____ Excerpted data
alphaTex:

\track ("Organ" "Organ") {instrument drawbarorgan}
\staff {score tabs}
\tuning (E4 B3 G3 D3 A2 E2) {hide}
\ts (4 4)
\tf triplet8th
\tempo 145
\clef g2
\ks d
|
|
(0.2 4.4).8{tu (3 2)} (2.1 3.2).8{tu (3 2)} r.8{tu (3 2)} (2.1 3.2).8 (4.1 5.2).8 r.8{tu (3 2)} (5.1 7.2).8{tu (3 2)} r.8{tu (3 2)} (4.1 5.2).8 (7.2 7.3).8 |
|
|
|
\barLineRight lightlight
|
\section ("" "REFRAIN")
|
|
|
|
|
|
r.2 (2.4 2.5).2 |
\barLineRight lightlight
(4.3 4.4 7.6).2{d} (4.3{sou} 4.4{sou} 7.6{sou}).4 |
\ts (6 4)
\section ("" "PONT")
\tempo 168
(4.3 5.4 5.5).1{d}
________
### Instruction
Return the entire listing above unchanged, reproducing every line in its original order.

### Answer to this task
alphaTex:

\track ("Organ" "Organ") {instrument drawbarorgan}
\staff {score tabs}
\tuning (E4 B3 G3 D3 A2 E2) {hide}
\ts (4 4)
\tf triplet8th
\tempo 145
\clef g2
\ks d
|
|
(0.2 4.4).8{tu (3 2)} (2.1 3.2).8{tu (3 2)} r.8{tu (3 2)} (2.1 3.2).8 (4.1 5.2).8 r.8{tu (3 2)} (5.1 7.2).8{tu (3 2)} r.8{tu (3 2)} (4.1 5.2).8 (7.2 7.3).8 |
|
|
|
\barLineRight lightlight
|
\section ("" "REFRAIN")
|
|
|
|
|
|
r.2 (2.4 2.5).2 |
\barLineRight lightlight
(4.3 4.4 7.6).2{d} (4.3{sou} 4.4{sou} 7.6{sou}).4 |
\ts (6 4)
\section ("" "PONT")
\tempo 168
(4.3 5.4 5.5).1{d}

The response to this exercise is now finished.